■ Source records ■
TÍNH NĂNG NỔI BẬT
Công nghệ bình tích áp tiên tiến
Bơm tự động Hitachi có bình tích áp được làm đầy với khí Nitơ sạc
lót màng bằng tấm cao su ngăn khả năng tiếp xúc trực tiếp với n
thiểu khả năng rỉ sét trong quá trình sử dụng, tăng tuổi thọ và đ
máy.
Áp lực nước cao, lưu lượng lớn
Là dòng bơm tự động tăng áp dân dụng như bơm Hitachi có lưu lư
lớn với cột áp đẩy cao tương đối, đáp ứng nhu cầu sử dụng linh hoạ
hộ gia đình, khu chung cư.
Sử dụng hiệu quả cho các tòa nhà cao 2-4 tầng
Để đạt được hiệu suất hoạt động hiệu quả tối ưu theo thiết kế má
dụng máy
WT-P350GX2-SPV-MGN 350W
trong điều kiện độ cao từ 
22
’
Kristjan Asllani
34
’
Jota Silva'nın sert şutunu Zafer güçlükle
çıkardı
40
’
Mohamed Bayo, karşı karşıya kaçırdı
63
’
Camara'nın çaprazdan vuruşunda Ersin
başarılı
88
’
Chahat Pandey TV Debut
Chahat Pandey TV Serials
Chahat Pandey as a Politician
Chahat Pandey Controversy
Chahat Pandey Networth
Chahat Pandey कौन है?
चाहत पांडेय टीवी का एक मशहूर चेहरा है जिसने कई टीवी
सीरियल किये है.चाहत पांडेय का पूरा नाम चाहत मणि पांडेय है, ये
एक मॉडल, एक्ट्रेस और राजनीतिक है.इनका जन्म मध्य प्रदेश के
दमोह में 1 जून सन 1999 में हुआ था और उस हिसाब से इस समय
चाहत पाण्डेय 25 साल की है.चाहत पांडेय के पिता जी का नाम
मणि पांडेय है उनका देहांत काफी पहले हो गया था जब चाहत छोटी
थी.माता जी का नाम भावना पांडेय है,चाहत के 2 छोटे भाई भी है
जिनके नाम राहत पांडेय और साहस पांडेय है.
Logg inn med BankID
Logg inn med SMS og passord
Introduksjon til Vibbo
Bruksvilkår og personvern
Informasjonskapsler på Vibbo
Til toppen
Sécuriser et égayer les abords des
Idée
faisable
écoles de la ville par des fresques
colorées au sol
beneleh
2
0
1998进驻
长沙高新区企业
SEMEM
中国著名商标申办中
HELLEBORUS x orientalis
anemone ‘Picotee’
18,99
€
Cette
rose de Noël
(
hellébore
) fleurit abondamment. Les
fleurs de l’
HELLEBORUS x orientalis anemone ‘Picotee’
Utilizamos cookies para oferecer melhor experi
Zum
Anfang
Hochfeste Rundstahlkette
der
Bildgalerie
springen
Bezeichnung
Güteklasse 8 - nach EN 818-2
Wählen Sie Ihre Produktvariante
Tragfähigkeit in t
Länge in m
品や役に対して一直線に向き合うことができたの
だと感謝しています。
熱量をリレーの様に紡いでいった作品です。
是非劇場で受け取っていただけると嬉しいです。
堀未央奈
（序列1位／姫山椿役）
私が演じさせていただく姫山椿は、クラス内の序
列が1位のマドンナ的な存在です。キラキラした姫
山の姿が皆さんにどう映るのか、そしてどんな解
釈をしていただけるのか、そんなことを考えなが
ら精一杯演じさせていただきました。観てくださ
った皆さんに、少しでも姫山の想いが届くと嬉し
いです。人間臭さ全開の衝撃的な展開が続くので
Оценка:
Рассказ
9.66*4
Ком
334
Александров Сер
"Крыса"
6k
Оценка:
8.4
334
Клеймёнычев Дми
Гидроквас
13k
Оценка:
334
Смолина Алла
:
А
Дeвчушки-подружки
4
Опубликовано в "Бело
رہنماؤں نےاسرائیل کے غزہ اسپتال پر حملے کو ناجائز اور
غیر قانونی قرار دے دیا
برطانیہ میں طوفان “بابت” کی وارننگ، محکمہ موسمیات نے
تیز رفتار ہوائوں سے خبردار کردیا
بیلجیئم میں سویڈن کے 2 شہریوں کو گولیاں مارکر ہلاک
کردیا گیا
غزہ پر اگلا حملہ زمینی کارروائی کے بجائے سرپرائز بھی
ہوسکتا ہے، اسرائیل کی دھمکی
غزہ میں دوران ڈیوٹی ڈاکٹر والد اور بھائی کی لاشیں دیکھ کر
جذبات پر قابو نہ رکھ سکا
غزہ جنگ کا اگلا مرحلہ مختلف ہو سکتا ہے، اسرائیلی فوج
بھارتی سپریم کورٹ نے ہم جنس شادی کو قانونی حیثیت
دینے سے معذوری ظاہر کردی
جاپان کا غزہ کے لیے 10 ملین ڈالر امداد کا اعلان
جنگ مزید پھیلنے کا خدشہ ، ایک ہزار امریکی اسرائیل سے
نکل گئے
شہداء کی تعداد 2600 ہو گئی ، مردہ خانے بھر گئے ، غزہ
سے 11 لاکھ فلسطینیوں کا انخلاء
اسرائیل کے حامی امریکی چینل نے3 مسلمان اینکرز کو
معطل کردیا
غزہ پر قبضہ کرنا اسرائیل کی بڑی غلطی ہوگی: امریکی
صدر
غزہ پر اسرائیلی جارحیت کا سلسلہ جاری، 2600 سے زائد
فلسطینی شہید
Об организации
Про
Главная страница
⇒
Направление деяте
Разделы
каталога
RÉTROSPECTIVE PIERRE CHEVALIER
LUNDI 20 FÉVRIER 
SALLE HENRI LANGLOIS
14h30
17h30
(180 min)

■ REQUIRED ACTION ■
In the data above, count the lines where the word "Pandey" appears; reply with the number only.

■ SOLVED EXERCISE ■
6